How Does VeeFriends Stack Up?
Pokémon
- Game-first, TV-second, merchandising everywhere
- Mass media rollout created ubiquity within a year of launch
- Parallel trading-card craze kept every generation hooked
Hello Kitty
- Merchandise icon without a major narrative for decades
- Relies on licensing breadth: from pencils to airline jets
- Proof you can rule pop culture purely through design appeal
Disney
- Storytelling powerhouse with vertical distribution (films, parks, streaming)
- Deep character arcs fuel multi-generational loyalty and huge merchandise sales
- Owns real-world destinations that cement emotional memories
Bluey
- Streaming era breakout via Disney+, YouTube clips, and social memes
- Short, heartfelt episodes connect equally with kids and parents
- Rapid global merch success shows speed possible with modern platforms
VeeFriends
- NFT launch turned fans into stakeholders on day one
- Omnichannel: toys, cards, books, and a YouTube cartoon inside three years
- Founder’s personal brand drives community intimacy and constant buzz
10 Takeaways for Aspiring IP Creators
- Start with community: use Discord, newsletters, or token-gated perks to make early fans feel special.
- Design one clear theme: VeeFriends pushes positivity; what single message defines your characters?
- Partner up fast: retail giants and toy makers lend instant credibility and distribution.
- Mix digital and physical: a QR code on a plush can drive viewers to your latest short-form video.
- Keep content snackable: three-minute cartoons work perfectly for attention-starved feeds.
- Let collectors play: cards, pins, or limited drops spark repeat engagement and social sharing.
- Ship updates weekly: momentum beats perfection. Announce, release, learn, repeat.
- Show the journey: behind-the-scenes clips build authenticity and recruit future collaborators.

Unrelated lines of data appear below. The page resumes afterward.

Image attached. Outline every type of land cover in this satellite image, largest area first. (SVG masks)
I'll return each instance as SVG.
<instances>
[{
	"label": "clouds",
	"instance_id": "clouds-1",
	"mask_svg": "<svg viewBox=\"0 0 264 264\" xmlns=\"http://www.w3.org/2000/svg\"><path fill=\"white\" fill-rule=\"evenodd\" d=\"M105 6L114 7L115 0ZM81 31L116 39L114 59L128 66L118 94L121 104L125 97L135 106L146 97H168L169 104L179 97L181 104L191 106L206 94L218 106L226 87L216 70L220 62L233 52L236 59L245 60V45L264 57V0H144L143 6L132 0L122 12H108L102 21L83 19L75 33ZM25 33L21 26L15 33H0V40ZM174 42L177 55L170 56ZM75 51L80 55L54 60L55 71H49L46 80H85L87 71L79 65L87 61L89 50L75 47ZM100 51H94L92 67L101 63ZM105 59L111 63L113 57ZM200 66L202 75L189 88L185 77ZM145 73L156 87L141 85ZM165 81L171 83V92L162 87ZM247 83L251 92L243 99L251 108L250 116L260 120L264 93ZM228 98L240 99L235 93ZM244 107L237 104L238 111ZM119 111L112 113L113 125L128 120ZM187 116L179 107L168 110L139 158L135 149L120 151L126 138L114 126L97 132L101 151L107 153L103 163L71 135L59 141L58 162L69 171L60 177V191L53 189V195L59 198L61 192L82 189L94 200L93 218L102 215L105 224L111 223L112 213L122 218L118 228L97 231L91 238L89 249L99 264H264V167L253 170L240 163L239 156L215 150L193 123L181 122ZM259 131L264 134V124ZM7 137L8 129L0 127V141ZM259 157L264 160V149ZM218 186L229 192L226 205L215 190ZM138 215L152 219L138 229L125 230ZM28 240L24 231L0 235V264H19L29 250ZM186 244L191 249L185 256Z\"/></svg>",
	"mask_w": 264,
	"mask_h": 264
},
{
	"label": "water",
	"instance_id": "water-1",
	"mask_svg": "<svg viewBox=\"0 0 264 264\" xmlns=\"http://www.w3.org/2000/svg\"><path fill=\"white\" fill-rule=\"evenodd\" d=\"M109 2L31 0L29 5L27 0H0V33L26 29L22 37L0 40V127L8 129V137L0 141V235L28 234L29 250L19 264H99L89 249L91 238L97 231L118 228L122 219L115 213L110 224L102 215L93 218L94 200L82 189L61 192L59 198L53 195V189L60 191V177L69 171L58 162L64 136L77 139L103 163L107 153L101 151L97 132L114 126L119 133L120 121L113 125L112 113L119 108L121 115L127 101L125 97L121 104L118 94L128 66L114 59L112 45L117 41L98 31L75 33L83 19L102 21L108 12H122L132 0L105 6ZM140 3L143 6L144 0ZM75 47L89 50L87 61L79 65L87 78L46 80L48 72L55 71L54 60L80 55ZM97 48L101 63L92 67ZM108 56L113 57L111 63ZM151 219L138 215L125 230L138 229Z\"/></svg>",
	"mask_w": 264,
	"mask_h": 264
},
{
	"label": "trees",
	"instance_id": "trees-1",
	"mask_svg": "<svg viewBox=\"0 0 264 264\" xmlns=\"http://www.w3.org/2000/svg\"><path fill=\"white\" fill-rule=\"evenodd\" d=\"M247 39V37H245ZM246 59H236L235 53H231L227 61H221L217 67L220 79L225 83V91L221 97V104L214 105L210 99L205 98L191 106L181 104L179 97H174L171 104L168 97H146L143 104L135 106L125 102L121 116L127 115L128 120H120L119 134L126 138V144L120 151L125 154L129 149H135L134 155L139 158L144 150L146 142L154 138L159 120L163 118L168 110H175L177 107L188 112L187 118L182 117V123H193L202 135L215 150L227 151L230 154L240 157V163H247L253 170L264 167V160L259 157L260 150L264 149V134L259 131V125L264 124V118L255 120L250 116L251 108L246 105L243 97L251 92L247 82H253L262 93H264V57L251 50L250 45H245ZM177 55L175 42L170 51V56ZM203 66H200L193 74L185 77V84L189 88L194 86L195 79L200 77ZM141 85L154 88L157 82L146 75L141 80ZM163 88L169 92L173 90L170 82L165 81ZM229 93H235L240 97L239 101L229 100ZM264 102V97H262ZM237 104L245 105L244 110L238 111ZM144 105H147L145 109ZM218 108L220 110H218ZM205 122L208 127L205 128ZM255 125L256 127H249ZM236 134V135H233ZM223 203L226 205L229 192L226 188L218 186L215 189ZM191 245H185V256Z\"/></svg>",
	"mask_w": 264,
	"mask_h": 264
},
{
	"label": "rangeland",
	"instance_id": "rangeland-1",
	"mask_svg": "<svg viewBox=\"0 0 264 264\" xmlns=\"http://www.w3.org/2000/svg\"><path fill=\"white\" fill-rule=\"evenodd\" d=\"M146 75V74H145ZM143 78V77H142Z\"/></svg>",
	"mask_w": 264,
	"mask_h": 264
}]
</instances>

- Study the legends: borrow Pokémon’s multi-medium strategy but adapt it to TikTok culture.
- Think decades but act daily: Gary talks 55-year vision yet posts updates every morning.
Wrapping Up
VeeFriends proves you can launch new intellectual property from the back of a sketchpad if you combine community, tech, and relentless follow-through. Whether you are crafting the next kid-friendly mascot or a universe of collectible heroes, the blueprint is clear: build a tribe, meet fans on every platform, and keep the story authentic. If Gary Vee can walk a Sharpie drawing all the way to Topps Chrome in four years, imagine what your idea might do with the same playbook.